Create or edit your config at ~/.config/opencode/opencode.json:
{
"$schema": "https://opencode.ai/config.json",
"model": "qwen2.5-coder:14b",
"provider": {
"openai": {
"name": "Ollama-Bridge",
"options": {
"baseURL": "http://127.0.0.1:11434/v1",
"apiKey": "ollama"
},
"models": {
"qwen2.5-coder:14b": {
"name": "qwen2.5-coder:14b"
}
}
}
},
"permission": {
"edit": "allow",
"bash": "allow",
"read": "allow"
}
}
Connecting the Model
- Navigate to your code directory and type
opencode. - Type
/connect. - Select the Ollama option that now appears thanks to your config.

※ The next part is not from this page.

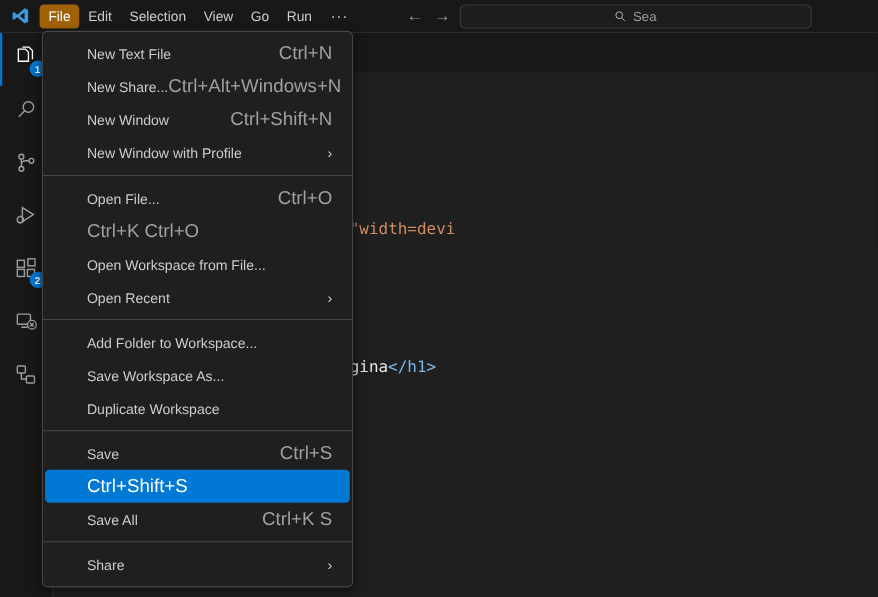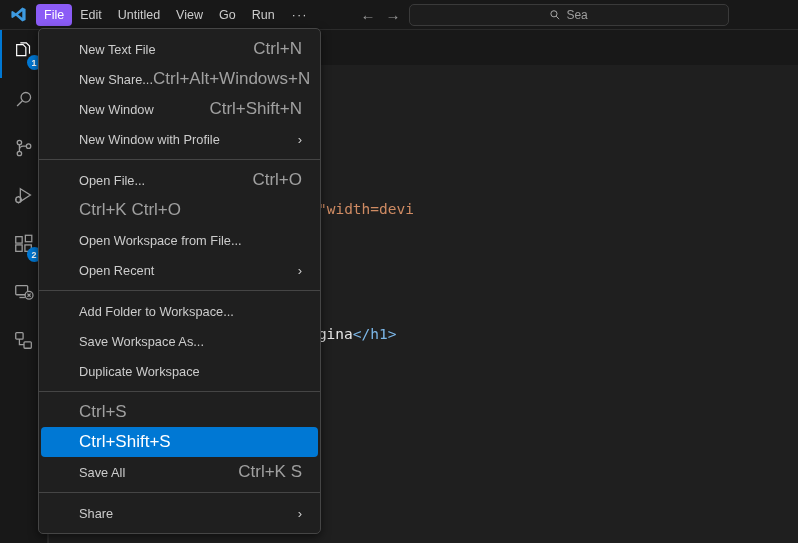"File" .menu-btn.active { background: #8b5cf6 -> #a16207 }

- Enter a “bogus” API key (I just used
ollama) and select your local model.

Step 3: Generating the AGENTS.md
I believe that while a README.md is like a travel brochure for humans, an AGENTS.md is the plane’s flight manual for the AI. It tells the agent exactly what the architecture is so it doesn’t hallucinate.
I ran this prompt against my WordPress theme repo:
Generate an
AGENTS.mdfile for this repo. It is a wordpress repo (without the WP files). The jshowers theme is the most important. There is a tidbits folder you can do discovery on. These are linked to from within blog posts. The main feature of this repo is the wordpress theme.

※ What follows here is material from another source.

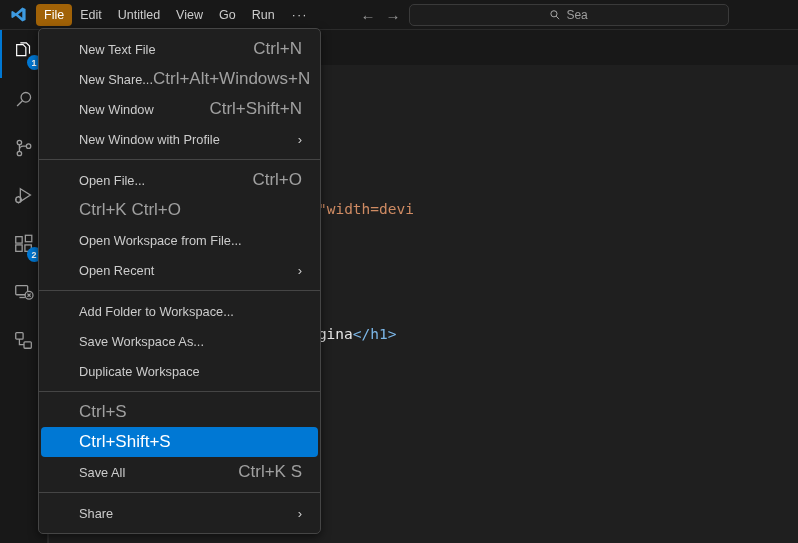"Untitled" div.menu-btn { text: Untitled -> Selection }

The Result: TADA! Within seconds, the local model scanned my directories, identified the theme logic, and wrote a perfect technical spec. No data left my machine, no tokens were billed to my credit card, and my M4 barely broke a sweat.


Final Thoughts
If you have an M-series Mac, you are sitting on a supercomputer. Stop paying for monthly AI subscriptions and start running your own “Private Dev Agency” right from your terminal.
Total Cost: $0.00. Privacy: 100%. Vibe: Yas.
🚨 APRIL 2026 UPDATE: The “Qwen 3” Pivot
OpenCode 1.3.15 just dropped, and it completely changed the game for local tool execution. If you followed my previous guide and noticed your AI “talking” in JSON instead of actually running commands, it’s because the new OpenCode engine requires Qwen 3‘s improved reasoning and a revised opencode.json schema.
1. Upgrade the Engine
Qwen 2.5 is great, but Qwen 3:14b is the new “Sweet Spot” for M4 Macs. It handles the new OpenCode tool-chaining natively. Run these commands to pull it and lock in your 32k context window:
Bash
ollama pull qwen3:14b
ollama run qwen3:14b
>>> /set parameter num_ctx 32768
>>> /save qwen3:14b
>>> /bye
2. The New “Vibe” Config
OpenCode 1.3.15 is pickier about its “Handshake.” Use this updated opencode.json to enable the new @ai-sdk/openai-compatible bridge. This fixes the bug where the AI outputs raw JSON instead of executing tools:
JSON
{
"$schema": "https://opencode.ai/config.json",
"model": "ollama/qwen3:14b",
"provider": {
"ollama": {
"npm": "@ai-sdk/openai-compatible",
"name": "Ollama (local)",
"options": {
"baseURL": "http://127.0.0.1:11434/v1"
},
"models": {
"qwen3:14b": {
"name": "qwen3:14b",
"tools": true
}
}
}
},
"permission": {
"edit": "allow",
"bash": "allow",
"read": "allow"
}
}
Pro-Tip: After saving this, run rm -rf ~/.cache/opencode in your terminal to clear out the old 1.3.13 logic. Once you restart, the green execution bars will be back, and your local agent will be faster than ever.